The Meeting Point by Olivia Lara
Sixty-Nine
June 14
When my alarm blares, I mumble something addressed to Ethan—for my ears only—and force myself to walk/crawl to the bathroom to take a shower and hopefully wake up. It doesn’t help. I get dressed in layers as he said, put on a pair of sneakers and stumble out of my room.
Ethan’s already in the kitchen, filling a thermos with coffee and looking like he’s just been taken out of a box. No puffy eyes, no grumpy face, all smiles.
“Good morning,” he says a bit too loud, and I point to Celine’s room.
“Let’s go,” he whispers. “We have a bit of a drive.”
“Are you good?” he asks, after I have my first sips of coffee.
“Getting there,” I say.
“Not a morning person?”
“Are you taking notes? Does this disqualify me?” I ask half-aggressively, half-jokingly. “And I don’t think three can be counted as morning.”
“Mental notes,” he says. “And no, you’re still in the running,” he says, ignoring my tone.
“Since it’s too early for loud music and definitely too early for jokes—” I say.
“Especially mine.”
“Especially yours, and since you’re putting together this thick file on me, how about you tell me something about yourself?”
I think he’s smiling, but I can barely see him. “Fair. What do you want to know?”
“How come you look like you’ve slept twelve hours and woke up four hours ago to get ready? I thought you weren’t a morning person either.”
He laughs. “I’m not. But like you said, this is not morning. I don’t sleep much. In general. Four hours maybe five. I got six hours of sleep last night.”
“Why don’t you sleep?”
“I usually write at night. I like the quiet, the darkness. I write outside, on a patio, a terrace, something. It makes me feel free. Physical walls are like walls on my imagination.”
“I like that idea. Are you writing something now? A new book?”
“I’m jotting down ideas. But I’m mostly editing. That’s what I do at the café. I wrote a book a couple of months ago and now I’m basically rewriting it.”
“So you can write during the day too,” I say.
“It’s not the same. Revising is not writing.”
“Let’s agree to disagree. How long did it take you to write June After Midnight?”
“Not long at all. Three weeks maybe. It was my fastest first draft.”
“I guess you were inspired,” I say, realizing I sound somewhat bitter again.
“What about you? How long did it take you to write yours?”
“Funny enough, the same.”
“It is a story that writes itself,” he says eventually. “It’s a special story, isn’t it?”
“Yes, it is.”
“I’m sorry,” he says.
“What for?”
“That I wrote it first, I guess. That you feel I stole it from you.”

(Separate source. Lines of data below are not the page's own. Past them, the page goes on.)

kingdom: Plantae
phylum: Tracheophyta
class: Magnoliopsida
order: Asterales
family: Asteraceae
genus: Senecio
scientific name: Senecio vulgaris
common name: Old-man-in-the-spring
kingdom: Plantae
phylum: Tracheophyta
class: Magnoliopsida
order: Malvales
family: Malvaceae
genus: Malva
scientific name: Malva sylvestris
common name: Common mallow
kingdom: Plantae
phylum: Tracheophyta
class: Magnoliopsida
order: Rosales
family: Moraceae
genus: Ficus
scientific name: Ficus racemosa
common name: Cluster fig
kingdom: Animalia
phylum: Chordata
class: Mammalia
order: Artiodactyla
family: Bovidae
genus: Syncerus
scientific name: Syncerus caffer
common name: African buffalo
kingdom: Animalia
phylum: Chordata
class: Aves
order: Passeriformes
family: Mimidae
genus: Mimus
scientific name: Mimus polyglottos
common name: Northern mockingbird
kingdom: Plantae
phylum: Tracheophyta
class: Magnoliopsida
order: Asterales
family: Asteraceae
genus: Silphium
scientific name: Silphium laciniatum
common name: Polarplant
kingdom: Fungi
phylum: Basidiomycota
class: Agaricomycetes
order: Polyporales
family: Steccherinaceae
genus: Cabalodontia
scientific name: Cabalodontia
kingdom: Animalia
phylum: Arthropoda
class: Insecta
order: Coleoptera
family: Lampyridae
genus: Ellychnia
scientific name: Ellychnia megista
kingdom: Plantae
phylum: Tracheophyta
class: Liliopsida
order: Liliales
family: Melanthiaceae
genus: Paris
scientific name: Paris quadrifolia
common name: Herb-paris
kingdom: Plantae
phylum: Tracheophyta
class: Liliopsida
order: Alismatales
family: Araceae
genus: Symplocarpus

“Yeah, well,” I say. “I was wondering. Why did you use my real name?”
“Because, like you said, it’s your story. Your name.”
“Why didn’t you use Max’s real name then?”
“I used it in my first draft. But it didn’t get past my editor. She said calling him by the name you gave him would be more fitting.”
“Is your editor the one who changed David’s name to Daniel?”
He smirks. “No. I just didn’t like the name David.”
I try not to smile.
“Publishing is a mystery. For instance, my book has a different title in the UK.”
“What is it?”
“The Text.”
“No! are you serious?” I ask, trying not to laugh.
“You can laugh if you want. I did.”
“Which text?” I ask. “There were a few hundred back and forth.”
“Maybe it was the last one,” he says.
“Or the first,” I say.
“That was the one that changed everything, wasn’t it?” he says.
Yes, that first text changed everything. Then what am I doing here with you? At five in the morning, driving God knows where when Max is somewhere out there, hopefully waiting for me. And why am I thinking about him less and less when I’m with you? I would ask all these things, perhaps, if I was a different person.